From Screen to Street: Vocal and Lexical Appropriation from Hausa-Dubbed Indian Films in Adolescent Peer Interaction in Northern Nigeria
Keywords:
Hausa-dubbed films; adolescent speech; vocal appropriation; prosody; youth language; sociolinguistics; media influence; NigeriaAbstract
This study investigates how adolescents in the Taraba North Senatorial Zone of Nigeria appropriate vocal and lexical features from Hausa-dubbed Indian films into their everyday peer communication.
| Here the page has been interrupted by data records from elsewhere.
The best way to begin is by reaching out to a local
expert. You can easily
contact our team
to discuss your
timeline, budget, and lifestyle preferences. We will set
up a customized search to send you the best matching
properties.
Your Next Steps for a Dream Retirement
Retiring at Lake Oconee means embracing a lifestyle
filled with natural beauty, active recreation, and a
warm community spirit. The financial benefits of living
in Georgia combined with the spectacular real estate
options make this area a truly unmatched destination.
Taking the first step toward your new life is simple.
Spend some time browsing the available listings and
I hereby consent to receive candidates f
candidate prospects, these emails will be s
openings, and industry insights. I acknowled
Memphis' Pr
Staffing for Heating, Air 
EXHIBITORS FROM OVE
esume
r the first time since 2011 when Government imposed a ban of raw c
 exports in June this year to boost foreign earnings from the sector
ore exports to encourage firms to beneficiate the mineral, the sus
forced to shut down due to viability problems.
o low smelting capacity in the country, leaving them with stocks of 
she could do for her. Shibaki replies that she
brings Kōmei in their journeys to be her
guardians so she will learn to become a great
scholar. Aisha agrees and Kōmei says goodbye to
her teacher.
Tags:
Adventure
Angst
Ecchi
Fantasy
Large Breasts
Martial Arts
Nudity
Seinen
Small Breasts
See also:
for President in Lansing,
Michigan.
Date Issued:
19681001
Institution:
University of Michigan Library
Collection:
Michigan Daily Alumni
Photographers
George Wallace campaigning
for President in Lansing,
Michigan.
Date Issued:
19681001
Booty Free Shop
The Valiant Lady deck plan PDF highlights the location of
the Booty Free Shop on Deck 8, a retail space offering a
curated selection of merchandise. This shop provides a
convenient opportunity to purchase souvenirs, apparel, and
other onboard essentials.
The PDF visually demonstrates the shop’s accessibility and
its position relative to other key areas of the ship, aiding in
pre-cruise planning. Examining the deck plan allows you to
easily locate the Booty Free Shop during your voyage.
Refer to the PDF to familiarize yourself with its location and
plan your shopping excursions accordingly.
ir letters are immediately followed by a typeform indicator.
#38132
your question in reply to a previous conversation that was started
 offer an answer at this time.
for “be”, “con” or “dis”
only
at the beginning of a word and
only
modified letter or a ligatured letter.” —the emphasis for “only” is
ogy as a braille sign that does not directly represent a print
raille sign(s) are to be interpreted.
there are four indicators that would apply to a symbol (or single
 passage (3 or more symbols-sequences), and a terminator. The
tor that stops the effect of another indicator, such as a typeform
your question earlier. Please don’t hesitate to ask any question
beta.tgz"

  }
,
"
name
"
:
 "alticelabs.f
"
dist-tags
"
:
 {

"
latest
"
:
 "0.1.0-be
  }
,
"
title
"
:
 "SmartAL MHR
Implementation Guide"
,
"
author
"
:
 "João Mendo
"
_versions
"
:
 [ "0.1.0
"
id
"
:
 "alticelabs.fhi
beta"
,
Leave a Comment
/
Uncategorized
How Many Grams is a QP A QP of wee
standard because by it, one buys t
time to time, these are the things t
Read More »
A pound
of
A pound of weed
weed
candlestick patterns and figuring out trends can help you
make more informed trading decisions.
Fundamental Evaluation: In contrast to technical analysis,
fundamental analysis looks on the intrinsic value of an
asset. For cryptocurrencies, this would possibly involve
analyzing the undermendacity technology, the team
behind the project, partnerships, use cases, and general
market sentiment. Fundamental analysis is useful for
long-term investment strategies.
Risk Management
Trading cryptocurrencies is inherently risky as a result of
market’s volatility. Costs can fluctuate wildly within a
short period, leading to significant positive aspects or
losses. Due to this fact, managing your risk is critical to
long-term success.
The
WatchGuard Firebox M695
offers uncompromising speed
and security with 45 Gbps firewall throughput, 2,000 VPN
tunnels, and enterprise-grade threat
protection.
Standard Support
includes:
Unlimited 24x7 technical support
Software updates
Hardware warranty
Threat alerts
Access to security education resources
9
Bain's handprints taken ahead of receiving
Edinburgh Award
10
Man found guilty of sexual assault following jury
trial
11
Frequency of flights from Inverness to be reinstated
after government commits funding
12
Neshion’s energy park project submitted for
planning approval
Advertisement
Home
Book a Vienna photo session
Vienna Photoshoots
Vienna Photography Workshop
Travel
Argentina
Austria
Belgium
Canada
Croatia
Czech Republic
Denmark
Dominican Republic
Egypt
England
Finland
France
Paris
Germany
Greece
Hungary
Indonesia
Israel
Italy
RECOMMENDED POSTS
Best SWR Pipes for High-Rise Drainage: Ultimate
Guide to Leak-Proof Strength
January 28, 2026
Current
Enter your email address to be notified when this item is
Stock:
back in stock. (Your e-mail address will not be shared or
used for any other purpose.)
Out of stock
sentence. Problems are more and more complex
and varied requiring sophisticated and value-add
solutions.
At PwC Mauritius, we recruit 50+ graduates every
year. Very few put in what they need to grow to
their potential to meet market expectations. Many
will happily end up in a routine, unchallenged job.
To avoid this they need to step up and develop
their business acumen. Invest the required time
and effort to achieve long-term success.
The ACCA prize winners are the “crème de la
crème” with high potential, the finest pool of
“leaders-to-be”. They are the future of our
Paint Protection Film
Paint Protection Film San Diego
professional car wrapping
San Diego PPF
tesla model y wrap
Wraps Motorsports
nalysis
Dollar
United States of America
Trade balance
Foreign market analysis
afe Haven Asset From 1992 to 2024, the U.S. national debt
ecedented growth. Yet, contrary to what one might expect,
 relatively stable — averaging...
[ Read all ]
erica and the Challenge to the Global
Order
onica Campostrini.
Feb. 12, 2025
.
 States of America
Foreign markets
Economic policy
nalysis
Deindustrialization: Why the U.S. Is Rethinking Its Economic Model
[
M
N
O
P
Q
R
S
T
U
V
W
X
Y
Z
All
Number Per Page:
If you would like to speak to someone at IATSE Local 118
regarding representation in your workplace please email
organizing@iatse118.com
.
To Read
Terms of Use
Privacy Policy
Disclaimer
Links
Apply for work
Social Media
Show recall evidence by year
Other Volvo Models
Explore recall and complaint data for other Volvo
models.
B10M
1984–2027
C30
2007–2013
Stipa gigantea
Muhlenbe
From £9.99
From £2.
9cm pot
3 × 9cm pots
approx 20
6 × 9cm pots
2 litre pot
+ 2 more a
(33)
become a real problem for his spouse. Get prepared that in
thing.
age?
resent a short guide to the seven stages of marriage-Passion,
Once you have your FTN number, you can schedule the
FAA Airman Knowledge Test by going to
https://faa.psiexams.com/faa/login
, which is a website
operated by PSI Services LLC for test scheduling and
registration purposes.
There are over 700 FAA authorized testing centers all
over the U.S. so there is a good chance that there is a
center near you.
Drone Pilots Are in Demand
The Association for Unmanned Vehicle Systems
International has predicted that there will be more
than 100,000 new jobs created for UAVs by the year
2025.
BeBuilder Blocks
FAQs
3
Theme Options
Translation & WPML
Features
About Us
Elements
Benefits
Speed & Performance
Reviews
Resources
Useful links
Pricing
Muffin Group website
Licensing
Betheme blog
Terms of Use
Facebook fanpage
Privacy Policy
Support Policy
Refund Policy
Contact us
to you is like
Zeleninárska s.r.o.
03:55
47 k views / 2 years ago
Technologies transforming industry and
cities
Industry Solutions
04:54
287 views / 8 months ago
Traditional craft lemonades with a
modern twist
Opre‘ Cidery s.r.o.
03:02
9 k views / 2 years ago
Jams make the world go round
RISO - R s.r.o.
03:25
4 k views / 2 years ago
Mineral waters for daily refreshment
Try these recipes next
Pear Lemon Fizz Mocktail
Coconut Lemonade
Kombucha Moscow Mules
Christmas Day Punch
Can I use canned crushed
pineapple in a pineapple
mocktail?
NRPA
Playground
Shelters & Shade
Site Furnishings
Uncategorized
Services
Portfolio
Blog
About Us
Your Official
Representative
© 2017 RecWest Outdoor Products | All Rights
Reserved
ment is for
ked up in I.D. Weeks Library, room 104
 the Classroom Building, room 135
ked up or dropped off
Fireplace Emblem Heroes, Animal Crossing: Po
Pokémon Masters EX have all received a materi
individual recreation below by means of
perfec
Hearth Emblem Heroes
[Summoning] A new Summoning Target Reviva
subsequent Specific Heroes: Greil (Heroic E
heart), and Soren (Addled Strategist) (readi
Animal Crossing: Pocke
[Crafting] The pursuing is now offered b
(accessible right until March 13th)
While existing research on media influence has predominantly focused on behavioral outcomes, visual representation, and lexical borrowing, comparatively little attention has been paid to the recontextualization of media speech, particularly vocal texture, prosody, and stylized lexicon, within adolescent peer networks. Employing a mixed qualitative–computational design, the study draws on ethnographic observation, semi-structured interviews, assisted computational analysis of speech patterns, and Manual Diction and Lexicon Technique (MDLT) annotation to document how adolescents selectively imitate, modify, and stabilize heroic, villainous, and comic speech styles encountered in dubbed cinema. Findings reveal that film-derived vocal features, including timbre, pitch, cadence, and rhythm, alongside non-standard lexical items, function as semiotic resources that adolescents deploy to negotiate peer hierarchy, perform toughness, signal group affiliation, and manage symbolic aggression. These practices are especially salient in informal peer-dominated spaces where adult oversight is limited. The study advances the Vocal Influence–Appropriation Model (VIAM) as a heuristic framework for tracing the trajectory from media exposure to socially embedded linguistic practice, highlighting the staged process of exposure, imitation, and contextual appropriation. By foregrounding voice and prosody as performative and indexical resources, the research contributes to youth sociolinguistics, media studies, and African media scholarship, demonstrating that media influence operates not only through content but through the embodied and vocalized forms of speech that structure social meaning in adolescent peer interaction.